Prompt
Format every line of the material below as a numbered list, omitting all blank lines.
⟨
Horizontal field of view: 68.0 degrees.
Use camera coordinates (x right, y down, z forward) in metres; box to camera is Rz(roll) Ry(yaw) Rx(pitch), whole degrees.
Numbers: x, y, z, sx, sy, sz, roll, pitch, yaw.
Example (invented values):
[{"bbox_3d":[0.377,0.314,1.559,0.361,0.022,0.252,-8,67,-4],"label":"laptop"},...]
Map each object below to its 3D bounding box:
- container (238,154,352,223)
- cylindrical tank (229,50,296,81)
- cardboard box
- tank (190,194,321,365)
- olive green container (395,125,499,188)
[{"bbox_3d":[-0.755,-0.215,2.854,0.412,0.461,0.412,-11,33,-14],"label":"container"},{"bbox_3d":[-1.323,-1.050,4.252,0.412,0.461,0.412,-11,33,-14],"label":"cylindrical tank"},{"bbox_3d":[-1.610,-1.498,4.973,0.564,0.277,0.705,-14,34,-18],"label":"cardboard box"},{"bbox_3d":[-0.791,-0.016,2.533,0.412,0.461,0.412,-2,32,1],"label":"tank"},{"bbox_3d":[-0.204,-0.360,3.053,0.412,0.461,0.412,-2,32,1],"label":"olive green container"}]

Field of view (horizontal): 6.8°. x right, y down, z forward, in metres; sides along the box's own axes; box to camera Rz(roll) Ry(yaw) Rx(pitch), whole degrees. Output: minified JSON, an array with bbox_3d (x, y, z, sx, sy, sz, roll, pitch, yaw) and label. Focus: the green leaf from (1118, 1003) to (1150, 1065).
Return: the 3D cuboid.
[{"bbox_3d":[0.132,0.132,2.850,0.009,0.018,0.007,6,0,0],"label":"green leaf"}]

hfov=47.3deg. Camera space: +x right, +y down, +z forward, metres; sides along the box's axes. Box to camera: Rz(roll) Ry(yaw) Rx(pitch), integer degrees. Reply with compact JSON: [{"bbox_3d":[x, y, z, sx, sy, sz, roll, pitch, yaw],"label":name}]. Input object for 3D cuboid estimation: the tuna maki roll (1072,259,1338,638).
⟩
Answer to the exercise
1. Horizontal field of view: 68.0 degrees.
2. Use camera coordinates (x right, y down, z forward) in metres; box to camera is Rz(roll) Ry(yaw) Rx(pitch), whole degrees.
3. Numbers: x, y, z, sx, sy, sz, roll, pitch, yaw.
4. Example (invented values):
5. [{"bbox_3d":[0.377,0.314,1.559,0.361,0.022,0.252,-8,67,-4],"label":"laptop"},...]
6. Map each object below to its 3D bounding box:
7. - container (238,154,352,223)
8. - cylindrical tank (229,50,296,81)
9. - cardboard box
10. - tank (190,194,321,365)
11. - olive green container (395,125,499,188)
12. [{"bbox_3d":[-0.755,-0.215,2.854,0.412,0.461,0.412,-11,33,-14],"label":"container"},{"bbox_3d":[-1.323,-1.050,4.252,0.412,0.461,0.412,-11,33,-14],"label":"cylindrical tank"},{"bbox_3d":[-1.610,-1.498,4.973,0.564,0.277,0.705,-14,34,-18],"label":"cardboard box"},{"bbox_3d":[-0.791,-0.016,2.533,0.412,0.461,0.412,-2,32,1],"label":"tank"},{"bbox_3d":[-0.204,-0.360,3.053,0.412,0.461,0.412,-2,32,1],"label":"olive green container"}]
13. Field of view (horizontal): 6.8°. x right, y down, z forward, in metres; sides along the box's own axes; box to camera Rz(roll) Ry(yaw) Rx(pitch), whole degrees. Output: minified JSON, an array with bbox_3d (x, y, z, sx, sy, sz, roll, pitch, yaw) and label. Focus: the green leaf from (1118, 1003) to (1150, 1065).
14. Return: the 3D cuboid.
15. [{"bbox_3d":[0.132,0.132,2.850,0.009,0.018,0.007,6,0,0],"label":"green leaf"}]
16. hfov=47.3deg. Camera space: +x right, +y down, +z forward, metres; sides along the box's axes. Box to camera: Rz(roll) Ry(yaw) Rx(pitch), integer degrees. Reply with compact JSON: [{"bbox_3d":[x, y, z, sx, sy, sz, roll, pitch, yaw],"label":name}]. Input object for 3D cuboid estimation: the tuna maki roll (1072,259,1338,638).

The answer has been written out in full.